I am looking for scalable way to do the following:
- User login
- Fetch all Friends from Twitter
- Fetch all Followers from Twitter
- Display all Friends which aren’t Followers
The Problem: How can this be done in a scalable way? An user can have up to 2 million friends or followers. Currently I’m storing both inside an SQLite table and compare them through a loop. When the user comes back the table is cleared and process starts again.
This works fine on 100 – 1000 Friends, but will be tricky with 500000 Friends. I can’t cache the lists because they can change every moment.
Does anyone know a good way to handle such big amount of data?
Advertisement
Answer
I don’t know what your database looks like, but this is how I would set it up.
CREATE TABLE twitter_users ( user_id INTEGER PRIMARY KEY NOT NULL, screen_name VARCHAR(20) NOT NULL ); CREATE TABLE friends ( friend_id INTEGER PRIMARY KEY NOT NULL ); CREATE TABLE followers ( follower_id INTEGER PRIMARY KEY NOT NULL );
Then you can use this SQL to get the friends who are not followers.

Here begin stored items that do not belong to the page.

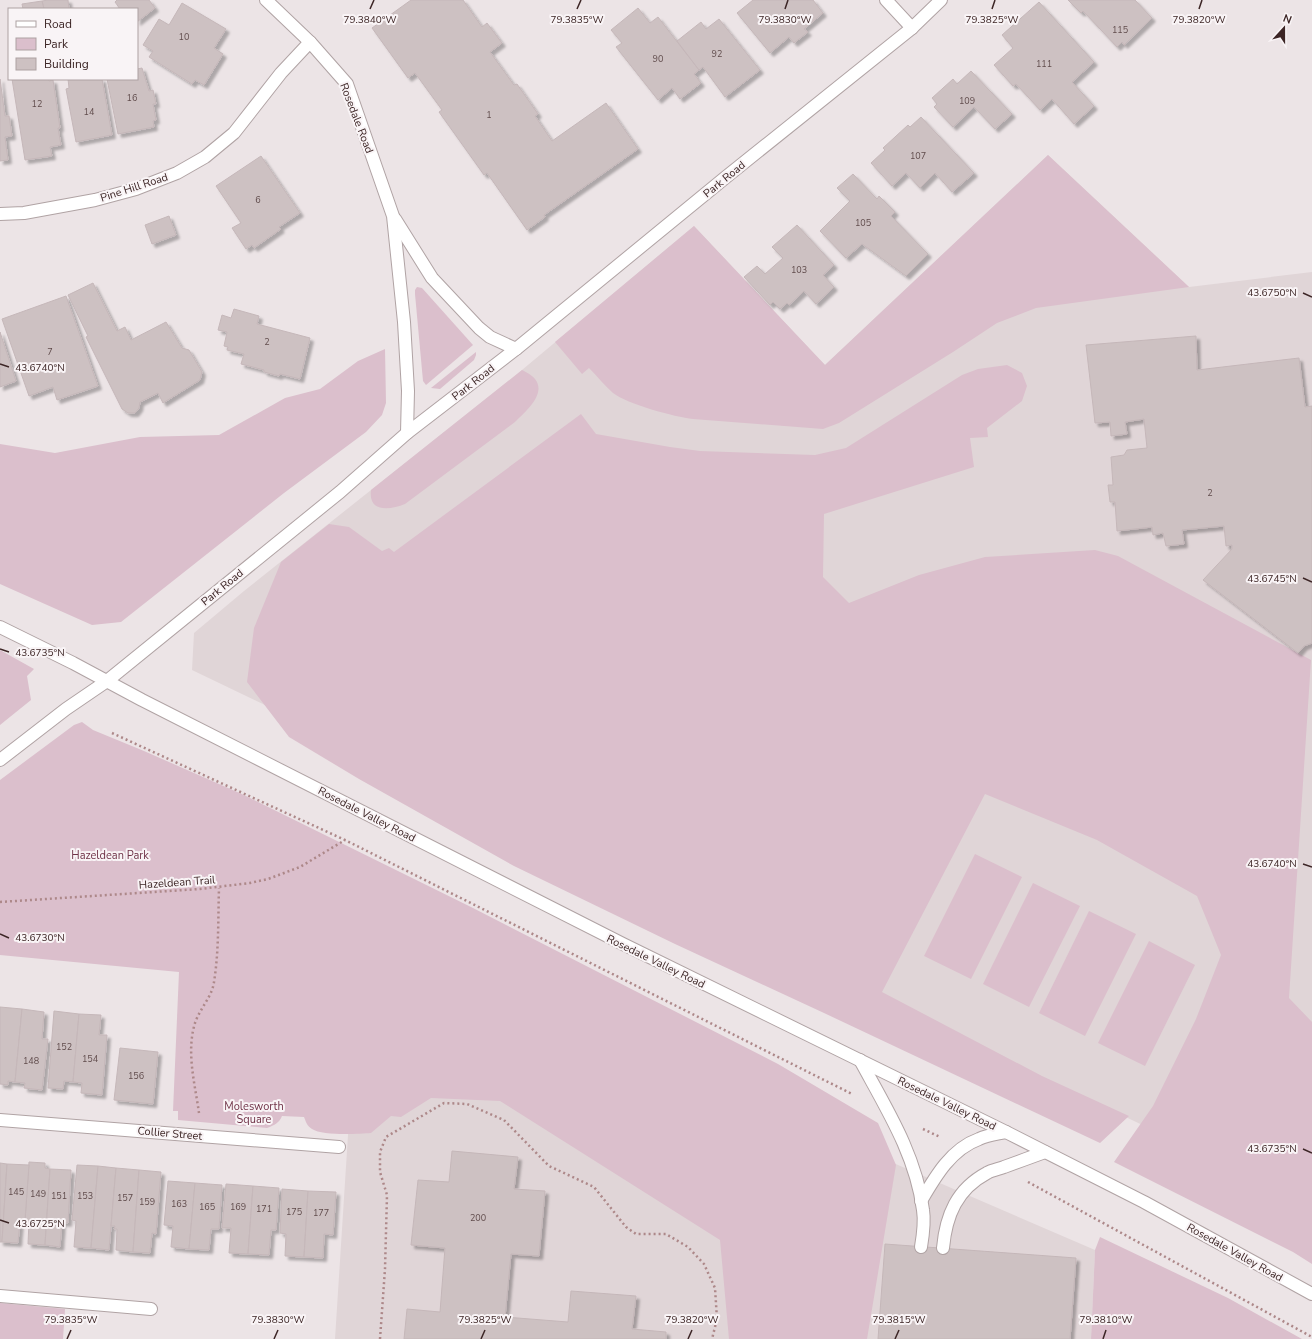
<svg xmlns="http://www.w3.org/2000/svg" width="1312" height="1339" font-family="'Nunito Sans',sans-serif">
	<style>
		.built { fill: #e0d5d7 }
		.green { fill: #dbbfcc }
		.building { fill: #cdc1c2; stroke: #c5b7b9; filter: url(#shadow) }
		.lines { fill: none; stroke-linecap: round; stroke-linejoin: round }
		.minor-casing { stroke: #b0a3a4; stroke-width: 14 }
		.path { stroke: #ad8889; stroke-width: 2.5; stroke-dasharray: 2 3; stroke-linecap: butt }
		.minor { stroke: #fff; stroke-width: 12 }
		.ticks { fill: none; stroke: #3c2525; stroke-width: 1.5 }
		.labels { text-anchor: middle; stroke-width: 4; stroke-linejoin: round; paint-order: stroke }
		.number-label { font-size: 9px; fill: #604c4c }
		.street-label { font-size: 11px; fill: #3c2525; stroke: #f9f4f6 }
		.park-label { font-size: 11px; fill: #703348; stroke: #f9f4f6 }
		.ticks-label { font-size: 10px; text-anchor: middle; fill: #3c2525; stroke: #f9f4f6; stroke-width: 4; stroke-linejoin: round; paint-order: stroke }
	</style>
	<defs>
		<filter id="shadow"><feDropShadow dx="3.5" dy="3.5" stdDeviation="1" flood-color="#0004"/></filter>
	</defs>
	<rect width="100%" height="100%" fill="#ece4e6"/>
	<!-- built -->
	<g class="built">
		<polygon points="1048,155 1189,287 1312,272 1312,1211 1157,1132 192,670 194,633 244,591 522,370 694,226 825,365"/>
		<polygon points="363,900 854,1146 1095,1250 1091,1339 335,1339"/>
	</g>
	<!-- green -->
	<g class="green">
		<path d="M1048,155L1189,287L1036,308L997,323L953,352L839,423L823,429L693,419C675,417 627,404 613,393C605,386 597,376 589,368L582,374L555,342L694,226L825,365Z"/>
		<polygon points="417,287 422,288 473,345 426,385 423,381 415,294 415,290"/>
		<polygon points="385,349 386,403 382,415 366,432 284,493 121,622 92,625 0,584 0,444 55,453 140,437 219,435 285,398 320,389 358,361"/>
		<polygon points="476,352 476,355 474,360 440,389 431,388"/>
		<polygon points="1007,365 1022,373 1027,386 1022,401 987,428 988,437 970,438 974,467 824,514 823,577 849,603 919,575 985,557 1095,550 1118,556 1311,660 1289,998 1312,1022 1312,1264 1293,1252 1114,1162 1153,1106 1196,1019 1221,955 1197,896 1097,840 985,794 882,992 1042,1076 1129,1116 1100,1143 824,1013 675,944 514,866 359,779 289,737 247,682 254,628 281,562 329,524 349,527 382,551 389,548 394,552 581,414 596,434 670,447 700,451 815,455 846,448 962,375 978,369"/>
		<path d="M522,370C526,372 532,375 535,379C547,394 525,412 515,422L405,504C390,510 368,513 371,490Z"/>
		<polygon points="0,650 34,669 27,676 31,700 0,725"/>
		<path d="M82,722L93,730L144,751L244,795L473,908L778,1064L878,1123L896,1165L867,1339H729L720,1240L500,1101L431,1098L401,1117L391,1116L371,1133C358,1134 322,1136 312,1129C307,1126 306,1122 304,1117L282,1116C279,1123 275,1125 267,1128L178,1120V1111H173L179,972L0,955V780L74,725Z"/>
		<polygon points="975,854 1022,877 971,979 924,956"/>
		<polygon points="1033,883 1080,906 1029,1007 983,984"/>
		<polygon points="1089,911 1136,934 1085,1036 1039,1013"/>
		<polygon points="1149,941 1195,965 1145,1066 1098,1043"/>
		<polygon points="1100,1237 1228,1298 1302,1339 1091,1339 1095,1250"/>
		<polygon points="0,1303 65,1309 63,1339 0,1339"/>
	</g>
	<!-- building -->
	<g class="building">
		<polygon points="48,0 68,0 69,9 44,9 42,1"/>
		<polygon points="117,0 149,0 155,8 137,22 137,9 120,9 115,2"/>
		<polygon points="411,0 463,0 482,27 487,23 502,43 490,52 514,85 517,84 538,114 535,116 552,141 606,103 638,149 544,215 545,217 527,230 487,173 484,175 439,112 442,110 415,73 408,78 372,28"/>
		<polygon points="753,0 813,0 823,13 804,29 808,32 794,43 789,37 770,53 737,13"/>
		<polygon points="1068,0 1135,0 1152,18 1124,45 1122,42 1117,47 1083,11 1081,13"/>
		<polygon points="42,1 44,9 23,9 22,4"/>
		<polygon points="1039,2 1094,62 1072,82 1094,106 1074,124 1052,99 1040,110 1016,84 1013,86 994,65 1013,48 1002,35"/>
		<polygon points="182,3 226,29 214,48 223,54 204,85 195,80 192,84 149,57 153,51 143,45 159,19 169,25"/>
		<polygon points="638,8 650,23 658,17 699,70 694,74 701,83 680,99 672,88 658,100 616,47 622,43 611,30"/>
		<polygon points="719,19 760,70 725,97 703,67 699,70 677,41 701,22 706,29"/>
		<polygon points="142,68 149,91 153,90 156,104 153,104 156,120 153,121 154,127 118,134 107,79 137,79 137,69"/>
		<polygon points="971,71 1012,114 995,129 974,107 953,127 934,107 937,104 932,98 953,79 957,84"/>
		<polygon points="0,79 5,116 9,116 12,136 5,137 8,160 0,161"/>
		<polygon points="12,79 49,79 49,81 53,80 60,128 58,128 61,145 50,147 52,156 25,160"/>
		<polygon points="68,79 102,79 112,135 76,142 66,89 69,88"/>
		<polygon points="921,117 974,173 952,192 935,173 920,188 906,173 892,186 871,163 885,150 883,148 908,125 910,127"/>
		<polygon points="261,156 300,213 279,227 281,229 254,248 252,245 246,249 232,228 241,223 216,186"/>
		<polygon points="853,174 877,199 879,196 895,212 891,216 928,254 906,276 862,244 846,258 820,231 850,201 837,188"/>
		<polygon points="169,216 176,235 152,244 145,225"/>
		<polygon points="797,225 834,265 823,275 834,287 816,304 804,291 789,305 787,303 780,309 773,302 770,305 744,277 757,266 765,274 783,258 772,247"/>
		<polygon points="93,283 117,331 125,327 131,340 166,322 182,348 189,350 202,372 200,380 163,403 158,393 140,402 139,408 135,413 128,413 122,409 86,337 88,336 68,295"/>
		<polygon points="66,296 98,386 57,400 53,387 29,396 2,319"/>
		<polygon points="234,309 259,316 257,324 310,338 300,379 280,374 279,376 264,372 264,370 241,364 244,354 227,350 228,347 224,346 227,332 218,330 222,315 231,318"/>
		<polygon points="0,332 16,381 0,387"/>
		<polygon points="1196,336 1197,370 1299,358 1305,407 1312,406 1312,643 1304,646 1298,653 1203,580 1232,549 1232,545 1226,546 1224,526 1182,530 1184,544 1166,546 1163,533 1153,535 1152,527 1117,531 1115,502 1110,502 1108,485 1113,485 1111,457 1124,455 1127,450 1147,448 1144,419 1125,422 1127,434 1111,436 1110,422 1095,423 1086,345"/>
		<polygon points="0,1007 22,1009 15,1082 8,1081 8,1085 0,1084"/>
		<polygon points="22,1009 44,1012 42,1039 48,1039 42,1090 24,1088 25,1083 15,1082"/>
		<polygon points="54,1011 79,1014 73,1082 64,1081 63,1089 48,1088"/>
		<polygon points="79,1014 101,1015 99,1035 107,1035 102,1095 81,1093 82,1083 73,1082"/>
		<polygon points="120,1048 158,1052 153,1104 114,1100"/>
		<polygon points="452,1151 518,1157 514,1189 545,1191 539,1256 511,1254 505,1317 568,1322 571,1291 636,1296 632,1329 666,1332 666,1339 404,1339 407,1309 440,1312 445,1248 411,1245 418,1180 449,1182"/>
		<polygon points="29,1162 45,1163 45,1168 50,1169 45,1245 28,1244 29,1221 25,1220"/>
		<polygon points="0,1163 7,1164 2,1242 0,1242"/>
		<polygon points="7,1164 29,1165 25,1220 20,1220 18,1243 2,1242"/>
		<polygon points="77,1165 98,1166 91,1248 74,1247 76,1221 72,1220"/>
		<polygon points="98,1166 116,1168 109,1250 91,1248"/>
		<polygon points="116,1168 139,1170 133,1252 116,1250 117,1229 114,1229 115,1226 111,1226"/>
		<polygon points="50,1169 71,1170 68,1223 62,1222 60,1247 45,1245"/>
		<polygon points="139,1170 161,1172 156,1234 152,1233 150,1253 133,1252"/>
		<polygon points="168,1181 195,1183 189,1249 171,1247 173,1226 164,1225"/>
		<polygon points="195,1183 222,1185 219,1229 211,1229 209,1250 189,1249"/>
		<polygon points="226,1184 253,1186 248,1254 229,1253 231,1228 222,1228"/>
		<polygon points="253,1186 279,1188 276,1230 271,1230 269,1255 248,1254"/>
		<polygon points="282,1189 308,1191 304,1257 285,1256 286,1234 280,1233"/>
		<polygon points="308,1191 336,1192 333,1235 324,1234 323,1258 304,1257"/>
		<polygon points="885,1244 1076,1258 1070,1339 878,1339"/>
	</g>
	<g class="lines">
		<defs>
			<g id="minor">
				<polyline points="266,0 310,42 347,84 393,216 404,322 408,391 407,433"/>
				<polyline points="886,0 912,28"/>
				<polyline points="0,214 24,213 95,200 136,189 177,173 205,157 234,133 281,73 310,42"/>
				<polyline points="395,219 432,278 479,328 490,337 516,349"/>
				<polyline points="0,627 73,663 142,700 623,944 1006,1132 1144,1202 1312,1294"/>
				<polyline points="0,760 66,709 107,681 340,492 407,433 516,349 726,177 912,28 941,0"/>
				<path d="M860,1060C886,1108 916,1155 923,1210C925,1222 923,1235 921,1247"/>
				<polyline points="0,1120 339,1147"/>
				<path d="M921,1201C935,1177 951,1149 979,1139C987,1135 997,1134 1006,1132"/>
				<path d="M943,1248C946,1215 957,1189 987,1173C992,1170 999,1169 1004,1167C1018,1162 1031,1157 1045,1152"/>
				<polyline points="0,1296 151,1309"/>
			</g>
		</defs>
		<!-- minor casing -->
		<use href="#minor" class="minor-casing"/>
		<!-- path -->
		<g class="path">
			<polyline points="112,733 345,840 852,1094"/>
			<polyline points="0,902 200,889 250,883 268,879 300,867 345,840"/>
			<path d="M199,1113C195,1084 186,1052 195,1023C200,1008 212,997 214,982C219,951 218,919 219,888"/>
			<polyline points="923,1129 940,1137"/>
			<polyline points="1028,1182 1312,1337"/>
			<polyline points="380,1339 385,1269 387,1195 380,1172 380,1152 386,1137 444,1103 467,1104 504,1120 549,1166 594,1187 626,1227 636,1234 666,1234 688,1247 704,1264 715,1288 717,1319 712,1339"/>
		</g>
		<!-- minor -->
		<use href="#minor" class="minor"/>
	</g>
	<!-- ticks -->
	<path class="ticks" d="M370,9L374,0M577,9L581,0M785,9L788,0M992,9L995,0M1199,9L1202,0M1303,293L1312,297M0,364L9,367M1303,578L1312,582M0,649L9,652M1303,864L1312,867M0,934L9,938M1303,1149L1312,1153M0,1220L9,1223M67,1339L71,1330M274,1339L278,1330M481,1339L485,1330M688,1339L692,1330M895,1339L899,1330M1103,1339L1106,1330"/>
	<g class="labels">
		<!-- number labels -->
		<g class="number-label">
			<text x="1120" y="33">115</text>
			<text x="184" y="40">10</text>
			<text x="717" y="57">92</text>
			<text x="658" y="62">90</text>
			<text x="1044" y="67">111</text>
			<text x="132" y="101">16</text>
			<text x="967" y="104">109</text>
			<text x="37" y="107">12</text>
			<text x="89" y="115">14</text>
			<text x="489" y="118">1</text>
			<text x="918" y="159">107</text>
			<text x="258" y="203">6</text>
			<text x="863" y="226">105</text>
			<text x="799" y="273">103</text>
			<text x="267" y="345">2</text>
			<text x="50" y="355">7</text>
			<text x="1210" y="496">2</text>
			<text x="64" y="1050">152</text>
			<text x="90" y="1062">154</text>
			<text x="31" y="1064">148</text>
			<text x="136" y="1079">156</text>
			<text x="16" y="1195">145</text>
			<text x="38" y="1197">149</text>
			<text x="59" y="1199">151</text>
			<text x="85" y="1199">153</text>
			<text x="125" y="1201">157</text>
			<text x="147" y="1205">159</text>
			<text x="179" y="1207">163</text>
			<text x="207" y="1210">165</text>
			<text x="238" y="1210">169</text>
			<text x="264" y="1212">171</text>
			<text x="294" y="1215">175</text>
			<text x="321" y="1216">177</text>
			<text x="478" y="1221">200</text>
		</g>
		<!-- street labels -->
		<g class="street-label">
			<text transform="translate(357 118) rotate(69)" y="4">Rosedale Road</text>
			<text transform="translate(724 179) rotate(-39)" y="4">Park Road</text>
			<text transform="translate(134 187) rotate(-18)" y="4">Pine Hill Road</text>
			<text transform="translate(473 382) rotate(-38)" y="4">Park Road</text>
			<text transform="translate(222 587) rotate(-39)" y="4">Park Road</text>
			<text transform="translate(367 814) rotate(27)" y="4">Rosedale Valley Road</text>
			<text transform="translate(177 882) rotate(-4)" y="4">Hazeldean Trail</text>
			<text transform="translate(656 961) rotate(26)" y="4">Rosedale Valley Road</text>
			<text transform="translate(947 1103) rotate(26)" y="4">Rosedale Valley Road</text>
			<text transform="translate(170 1133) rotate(5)" y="4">Collier Street</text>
			<text transform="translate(1235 1252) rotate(29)" y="4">Rosedale Valley Road</text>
		</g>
		<!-- park labels -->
		<g class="park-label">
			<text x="110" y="859">Hazeldean Park</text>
			<text x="254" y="1110">Molesworth<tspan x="254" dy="13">Square</tspan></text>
		</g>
	</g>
	<g class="ticks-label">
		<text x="577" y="23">79.3835°W</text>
		<text x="785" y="23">79.3830°W</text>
		<text x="992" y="23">79.3825°W</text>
		<text x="370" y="23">79.3840°W</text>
		<text x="1199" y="23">79.3820°W</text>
		<text x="1272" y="296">43.6750°N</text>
		<text x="40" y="371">43.6740°N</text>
		<text x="1272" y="582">43.6745°N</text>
		<text x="40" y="656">43.6735°N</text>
		<text x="1272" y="867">43.6740°N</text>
		<text x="40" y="941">43.6730°N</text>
		<text x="1272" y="1152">43.6735°N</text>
		<text x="40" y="1227">43.6725°N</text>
		<text x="71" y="1323">79.3835°W</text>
		<text x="278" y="1323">79.3830°W</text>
		<text x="485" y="1323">79.3825°W</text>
		<text x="692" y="1323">79.3820°W</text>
		<text x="899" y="1323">79.3815°W</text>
		<text x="1106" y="1323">79.3810°W</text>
	</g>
	<!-- legend -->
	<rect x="8" y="8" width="130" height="72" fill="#f9f4f6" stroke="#ada1a2"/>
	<rect x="16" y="21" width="20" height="6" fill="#ffffff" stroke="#ada1a2"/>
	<text x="44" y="28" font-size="12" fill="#3c2525">Road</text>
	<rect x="16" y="38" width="20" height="12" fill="#dbbfcc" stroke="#ada1a2"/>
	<text x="44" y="48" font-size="12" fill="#3c2525">Park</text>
	<rect x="16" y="58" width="20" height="12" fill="#cdc1c2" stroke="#ada1a2"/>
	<text x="44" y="68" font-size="12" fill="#3c2525">Building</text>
	<!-- north arrow -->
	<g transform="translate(1284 28) rotate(21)" stroke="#f9f4f6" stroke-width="3" paint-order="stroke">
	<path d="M0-3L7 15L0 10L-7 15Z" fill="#3c2525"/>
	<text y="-6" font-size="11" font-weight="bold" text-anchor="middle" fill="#3c2525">N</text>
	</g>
</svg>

SELECT friend_id, screen_name FROM friends LEFT JOIN followers ON follower_id = friend_id LEFT JOIN twitter_users ON user_id = friend_id WHERE follower_id IS NULL
If the screen name is NULL
it means they are not in your twitter_users
table. You can look up the missing users and store them for later. Screen names can change so you might need to update the table periodically.
Use the friends/ids and followers/ids APIs to get a list of friend and follower ids 5,000 at a time. Use the users/lookup API to get up to 100 screen names. If a user has 2,000,000 friends it will take 400 api calls to get the list of ids so you should still cache the list at least for popular users.